EA region must talk over its now endless trade tiffs then act on them
Saturday April 01 2023
The 11th Joint Rwanda-Uganda Permanent Commission that convened in Kigali over three days from March 22, can be described as the most cordial encounter between the two neighbours in a long time. Coming on the back of a thaw in relations after a tense five years, the meeting was watched with high expectations by the region business community.
Yet in typical diplomatic fashion, the agenda and language looked far removed from the most pressing needs for business. Unpredictable rules and seeming deviations from the provisions under the East African Customs Union continue to irk many. Ugandan traders still accuse Rwanda of cherry-picking which products it allows into its market, imposing heavy losses on exporters of perishables. A mutual recognition agreement for the quality marks of sister standards bureaus appears to be regularly flouted by Rwanda customs.
Despite a one-stop border facility, travellers can lose as long as three hours clearing entry procedures. The effects of this harmony are very visible. Once a vibrant frontier town, the border town of Katuna on the Uganda side of the border, is a forlorn shell of its former self.
Trade between Uganda and Rwanda fell so sharply with Kampala taking the hit, while Rwandan consumers suffered higher prices for basic consumer goods because of longer supply chains. A cross-border transporter that used to deploy 20 buses a day is lucky to manage five today. While Ugandan manufacturers have been able to mitigate part of the losses by opening new markets, this has been at a higher cost of doing business.

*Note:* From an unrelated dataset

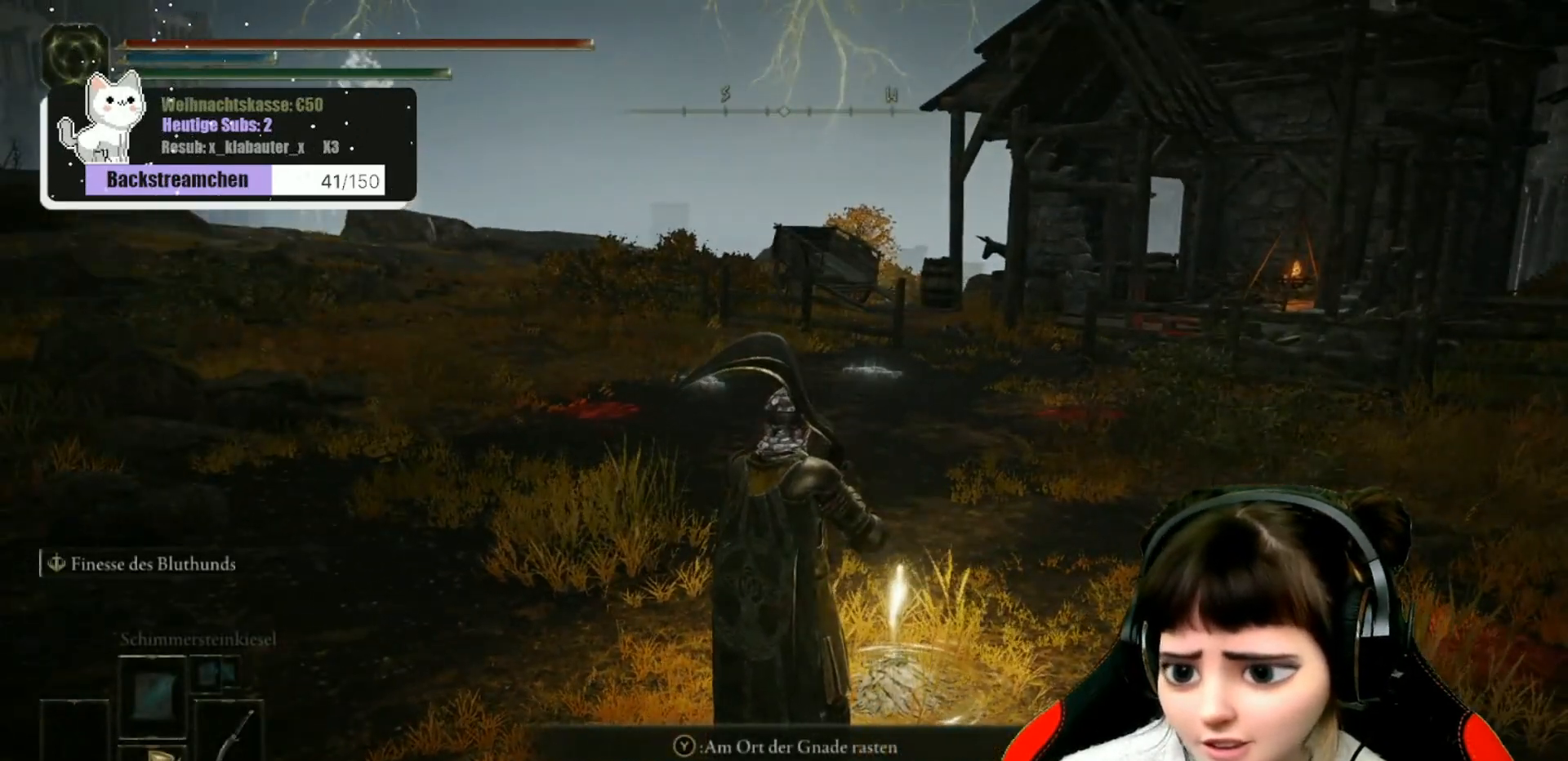
{"buttons": [], "left_stick": "center", "right_stick": "center", "events": [[83, "Y", "up"]]}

Figures released by the Uganda Tourism Board this week show that Rwanda, one time the leading source of visitors to Uganda, has lost that position to Kenya. Even with improved relations, last year, only 158,000 Rwandans visited Uganda compared to 376,000 Kenyans. The untold story is how many breadwinners have fallen out of employment.
While the foundational issues such as security, politics, and infrastructure which appear to be closer to the hearts and minds of bureaucrats are important, they are more difficult to achieve and sustain without buy-in from the wider publics.
A cross-border trader who suffers losses because of a shift in goalposts, is unlikely to be objective or endeared to the person he or she sees as the primary obstacle to free commerce.
Common tool in diplomacy
Trade sanctions are a common tool in diplomacy but they need to be predictable, in order to minimise collateral damage. Non-tariff barriers are worse than sanctions because unlike the latter, they can be fluid and more difficult to plan for.
Way beyond Uganda and Rwanda, NTBs remain a problem. And contrary to the self-adulation that often graces regional meetings, they refuse to go away. The net impact of such a status quo is that it obscures the true potential of regional trade.
The full scale of the losses Rwanda and Uganda have suffered during their political standoff may never be known. But even the tip that has been visible to the public should be lesson enough that dialogue might be the stitch in time that saved nine.